This invention relates generally to electrochemical machining (ECM), and more specifically, to methods and systems for forming cooling holes in a turbine engine airfoil.
Electrochemical machining (ECM) and/or shaped tube electrochemical machining (STEM) is commonly used to form cooling holes in turbine engine airfoils. During an ECM process, the workpiece being machined is coupled to a positive terminal of a DC power supply and the electrode is coupled to a negative terminal of the DC power supply. An electrolyte flows between the electrode and the workpiece. For example, the electrolyte may be an acid or an aqueous salt solution. During the machining process, the workpiece is dissolved by controlled electrochemical reactions to form the cooling hole. Generally, such machining processes form cooling holes that have a circular cross-sectional area. The circular cross-sectional area is sized to provide a desired amount of flow metering through an inlet of the cooling hole, however, the circular cross-sectional area often reduces an amount of potential heat transfer inside the blade and/or downstream of the cooling hole, thereby reducing an amount of cooling within the blade. Further, a circular cross-sectional area defined at an outlet of the cooling hole generally may not be suitable for an airfoil having a narrow trailing edge. Moreover, a circular cross-sectional area defined at an outlet of the cooling hole may induce high stress concentrations in an area of the airfoil surrounding the cooling hole.

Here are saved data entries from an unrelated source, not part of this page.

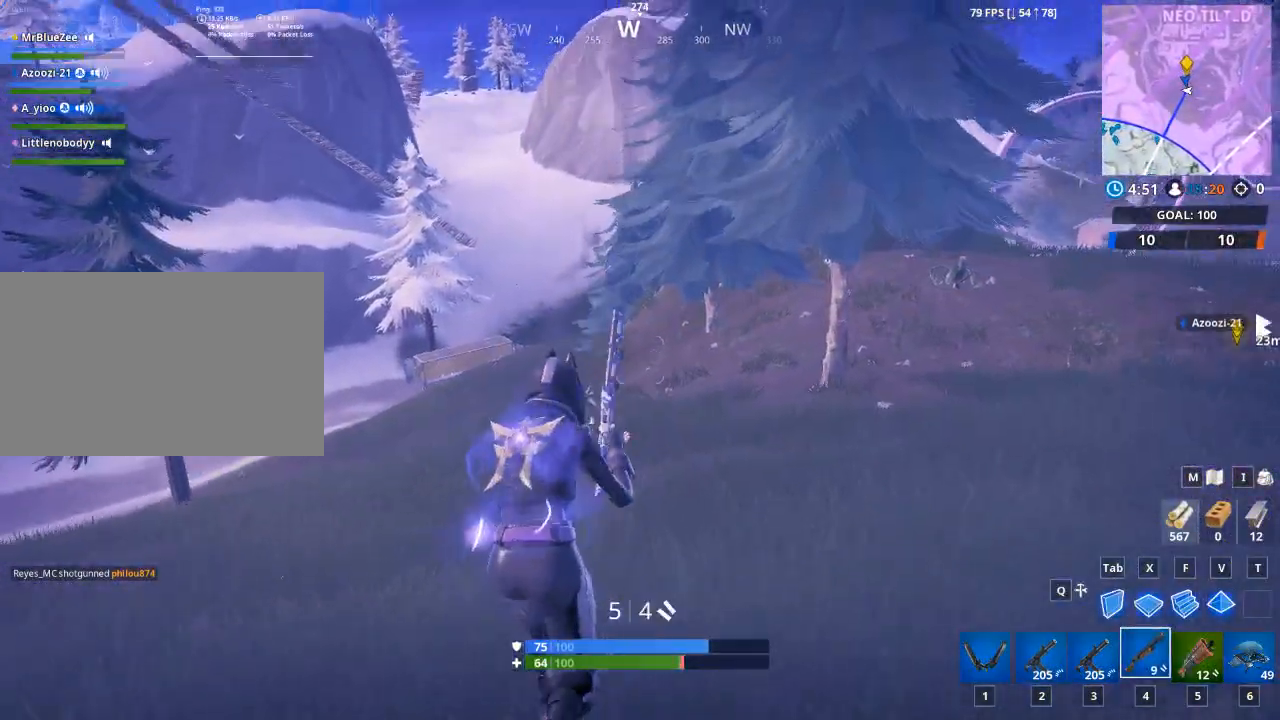
{"keys": ["w"], "mouse": [], "mouse_move": "still", "events": [[217, "space", "down"], [367, "space", "up"]]}
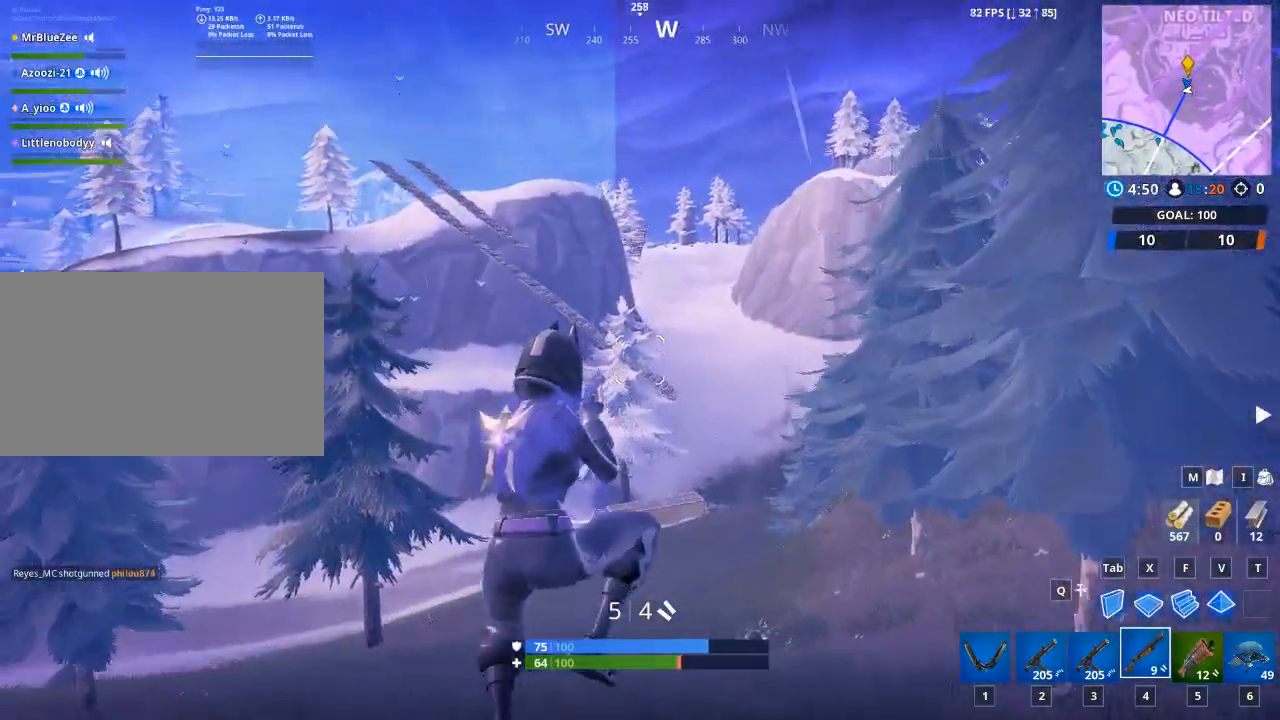
{"keys": ["space", "w"], "mouse": [], "mouse_move": "left", "events": [[67, "space", "down"], [150, "space", "up"], [284, "space", "down"]]}
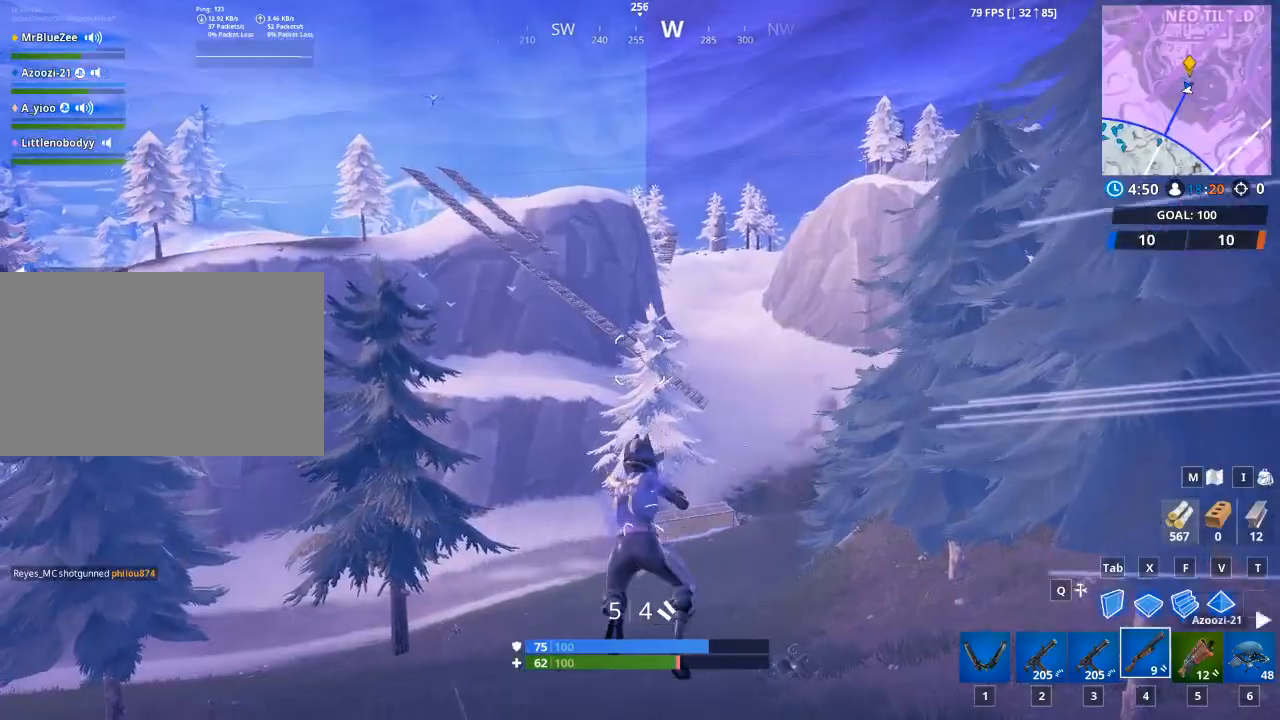
{"keys": ["w"], "mouse": [], "mouse_move": "still", "events": [[117, "space", "up"]]}
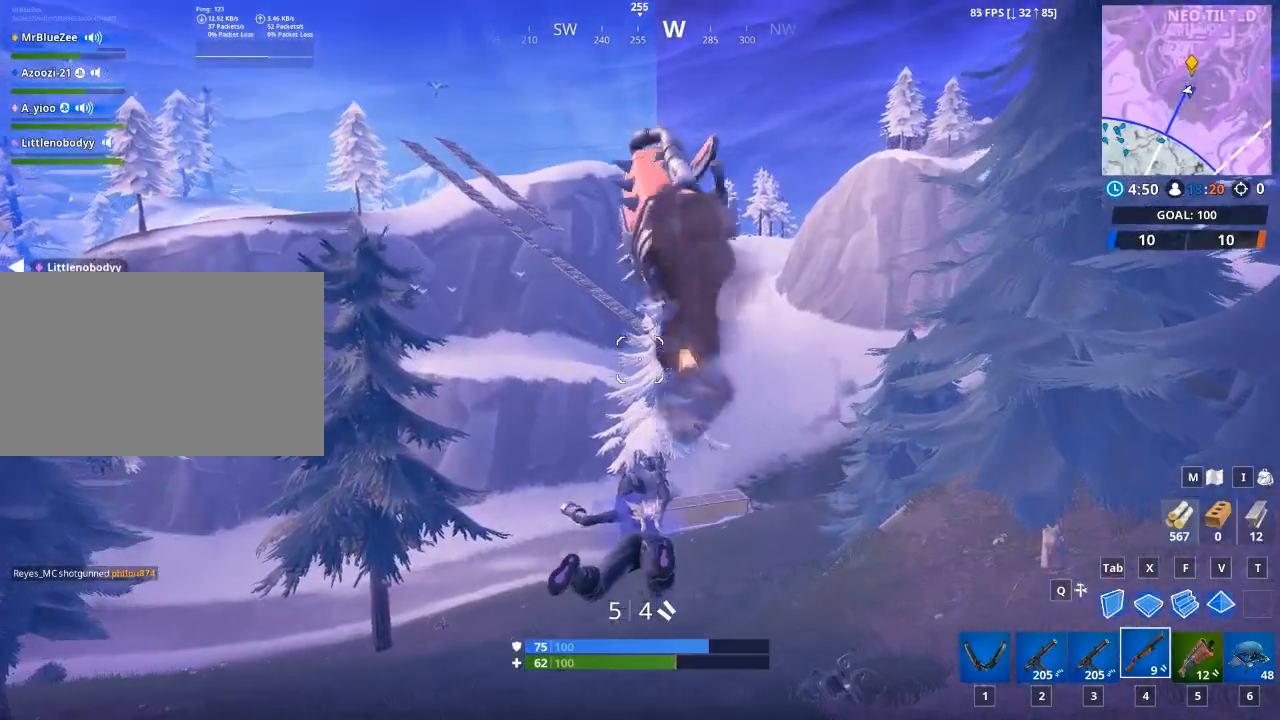
{"keys": ["w"], "mouse": [], "mouse_move": "left", "events": []}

Accordingly, at least some known cooling holes are designed with an inlet having a circular cross-sectional area and an outlet having an elliptical cross-sectional area. Generally such cooling holes are formed via an electrochemical machining process. Although such cooling holes have the benefits of both a circular cross-sectional area and an elliptical cross-sectional area, such cooling holes also include an expansion area defined between the circular and the elliptical cross-sectional areas. As such, airflow within the expansion may experience an abrupt flow change and become disrupted and substantially non-uniform. Moreover, fabrication of such cooling holes is generally more expensive and time consuming than fabrication of other cooling holes, as known machining methods require at least two passes of an electrode to form the cooling hole.